Grace and Creativity

Let’s be honest. This pandemic and political atmosphere has got folks doing and saying things that they would never have thought about three years ago. Sure, some folks are just feeling emboldened to share a suppressed ideology, but we know a lot of people who are just getting sucked into the rhetoric. Folks who I would have been able to have a rational conversation with two years ago are in many ways unrecognizable. How can we help these neighbors come back to the place where they are interested in looking out for each other and the community, again?

There is a coordinated effort to dismantle public education in New Hampshire. It’s not a secret for those of us who follow education policy. Vouchers, Prenda, the unwillingness of the Commissioner of Education or the Governor to issue a mask mandate, “divisive concepts” language in our budget are all tools being employed in this dismantling plan. So many of those who are getting sucked into anti-public safety movements or “divisive concepts” deceptions are being used as pawns. Know that about them and in your interactions extend Grace and Patience. That is the leadership that we need right now, an understanding of what is happening so that we can bring community together, rather than let those sowing division to win.

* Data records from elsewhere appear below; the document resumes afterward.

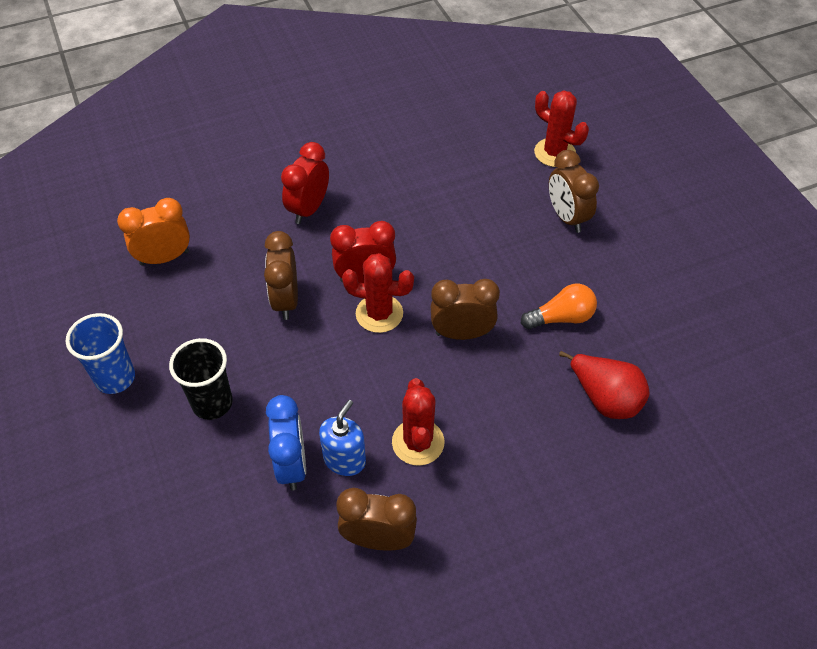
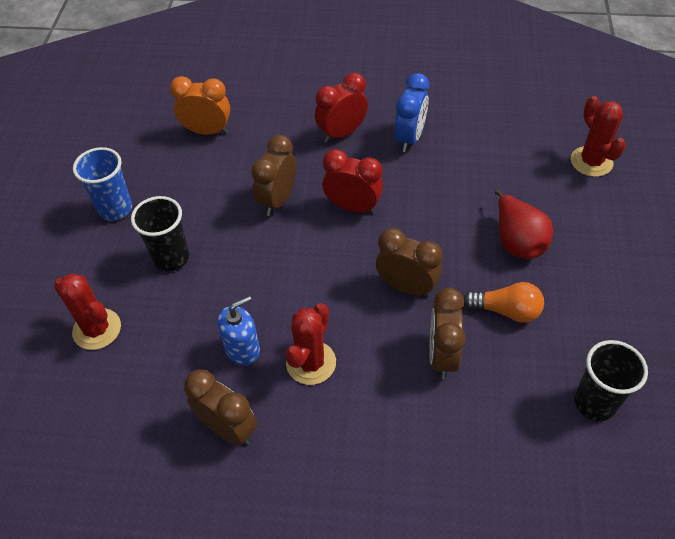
camera: 30 degrees right, 0 degrees up
blue clock [266,395,306,491] -> blue clock moved to [394,73,429,152]
red cactus [342,253,414,333] -> red cactus moved to [54,273,121,350]
brown clock [549,150,599,233] -> brown clock moved to [429,288,465,379]
red pear [559,351,650,419] -> red pear moved to [495,190,553,259]
none -> black cup [574,340,648,421]

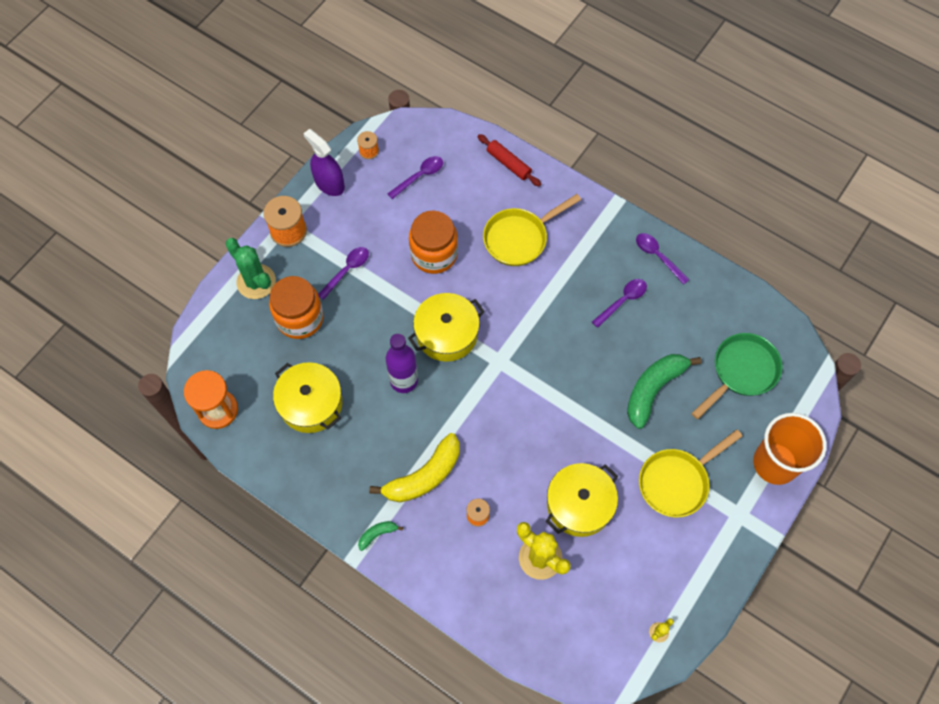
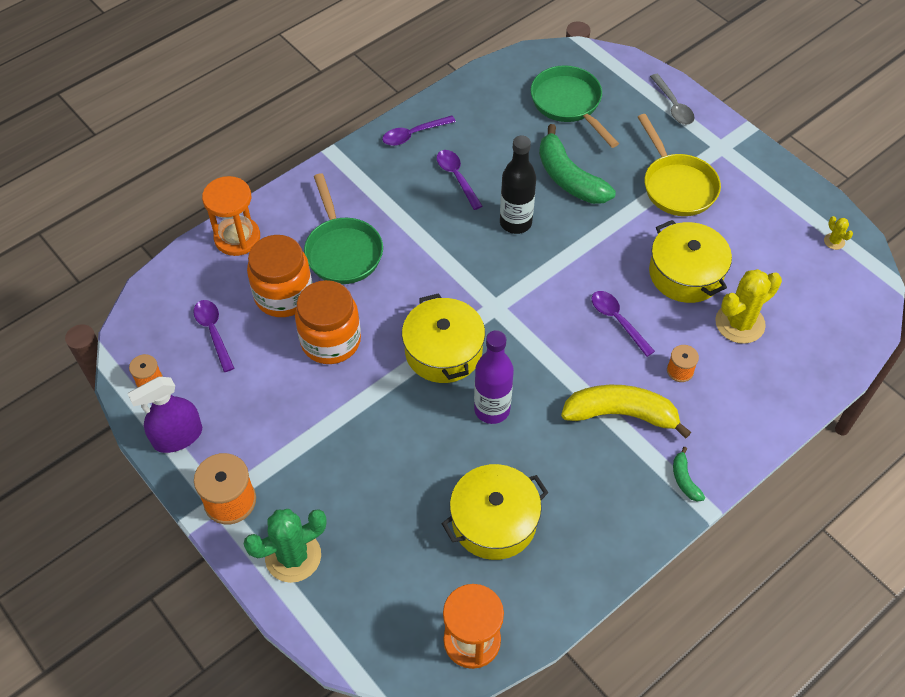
camera: 75 degrees left, 10 degrees down
orange jar [269,276,324,339] -> orange jar moved to [247,235,312,317]
purple spoon [318,247,369,300] -> purple spoon moved to [592,291,655,357]
yellow banana [369,433,459,502] -> yellow banana turned 60 degrees counterclockwise [561,385,691,438]
red rolling pin [478,134,541,186] -> orange hourglass [202,176,260,256]
yellow pan [483,194,581,266] -> green pan [304,173,383,284]
orange cup [753,413,827,485] -> grey spoon [650,74,695,125]
none -> black bottle [500,135,536,234]

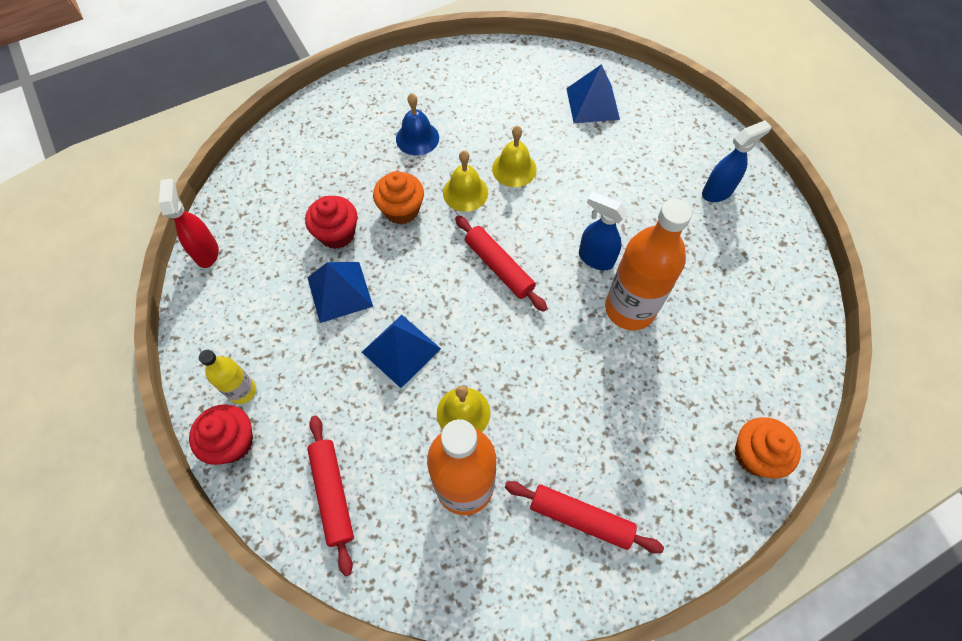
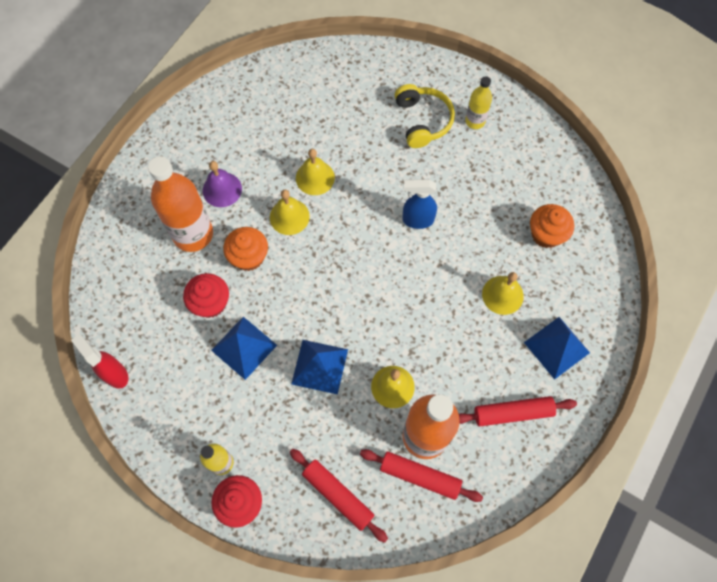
camera: 30 degrees left, 5 degrees up
blue bell [396,93,439,156] -> purple bell [203,161,242,207]
red rolling pin [455,215,547,312] -> red rolling pin moved to [360,449,483,502]
blue pyramid [566,64,620,123] -> blue pyramid moved to [524,317,590,380]
orange bottle [605,199,692,331] -> orange bottle moved to [148,156,213,252]
blue spray bottle [702,120,771,202] -> yellow bottle [465,76,492,129]
orange cupcake [735,417,801,479] -> orange cupcake moved to [530,204,574,248]
none -> yellow headphones [395,84,455,148]
none -> yellow bell [482,272,524,315]

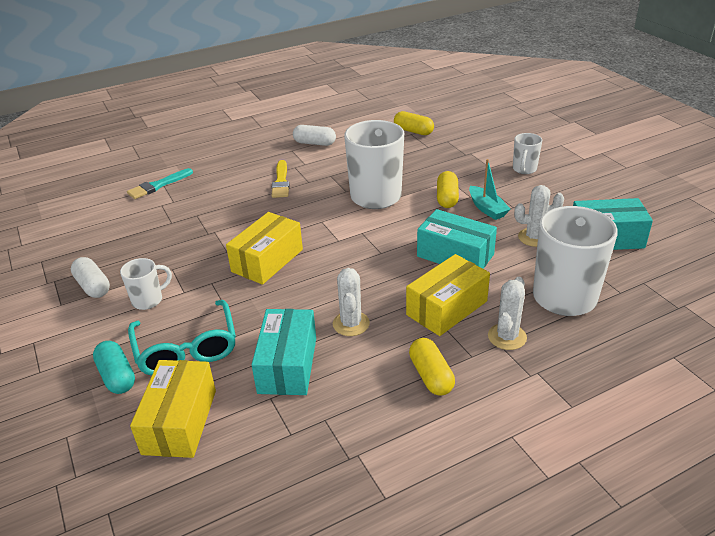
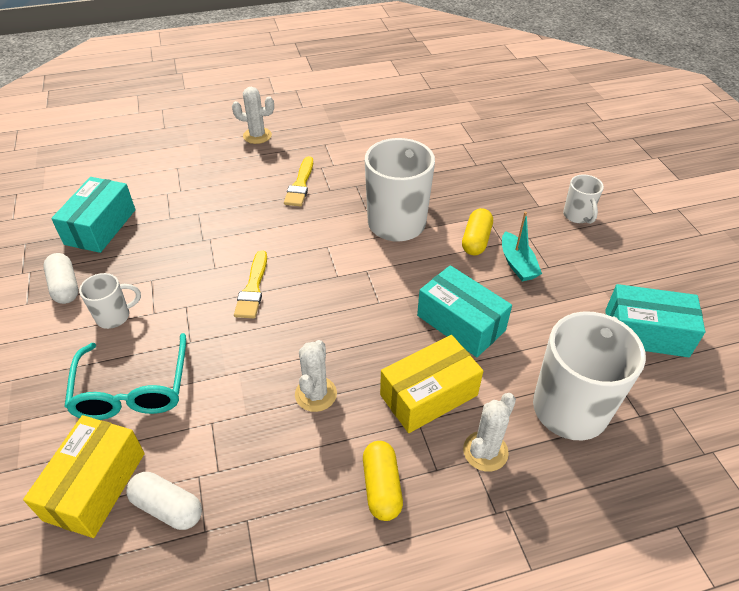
camera: 10 degrees right, 10 degrees up
turquoise capsule [93,341,135,394] -> none
turquoise brush [127,168,193,199] -> none
yellow box [226,212,303,285] -> yellow brush [234,250,267,318]
turquoise box [252,309,316,395] -> turquoise box moved to [51,177,136,253]
white capsule [293,125,336,146] -> white capsule moved to [126,472,202,530]
yellow capsule [394,111,434,135] -> none
white mug [513,133,542,174] -> white mug turned 45 degrees counterclockwise [563,174,604,224]
white cactus [514,185,564,247] -> white cactus moved to [232,87,274,144]

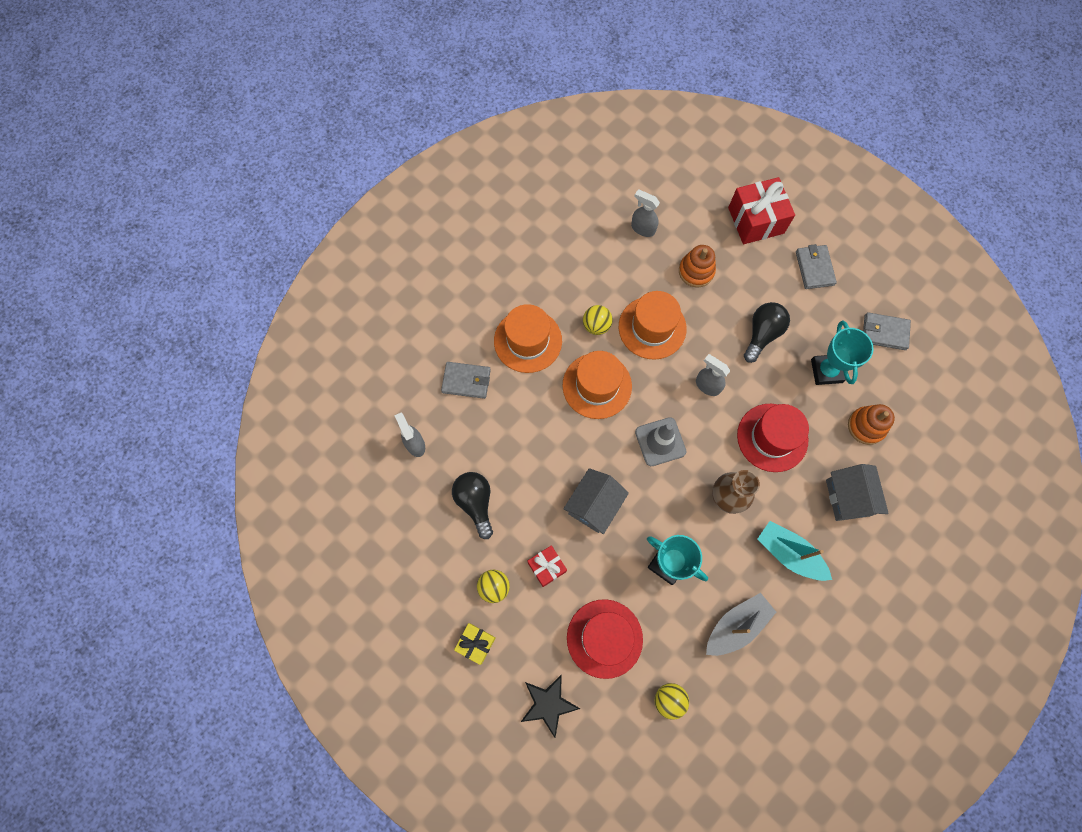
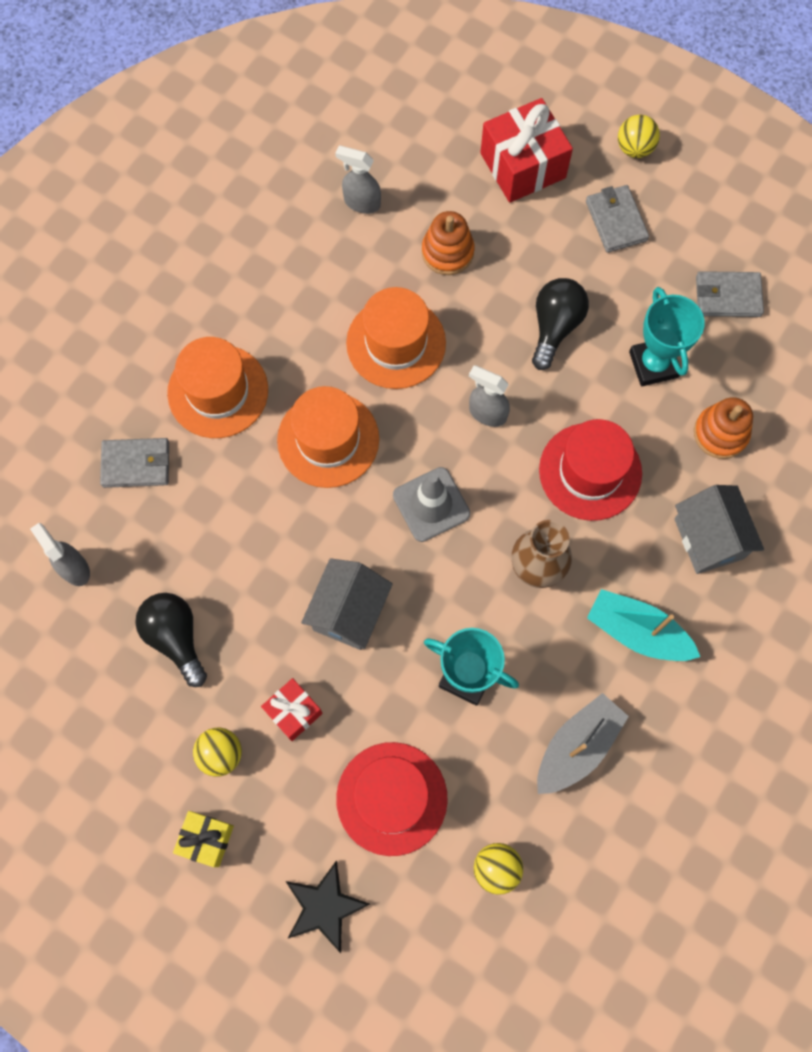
camera: 10 degrees left, 0 degrees up
yellow ball [583,305,613,335] -> yellow ball moved to [618,115,660,158]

Final piece of advice, be creative. If we know the end game is to disrupt public school so it will not survive, then we need to be creative to counteract these attacks. Educating the public is number one, and then once folks know what is happening, solutions will follow. Superintendents and boards just need to ask those community members who love public schools for a little help. No one must go it alone; that is what community is for.

Community members, reach out to your schools. Let them know you’re rooting for their survival.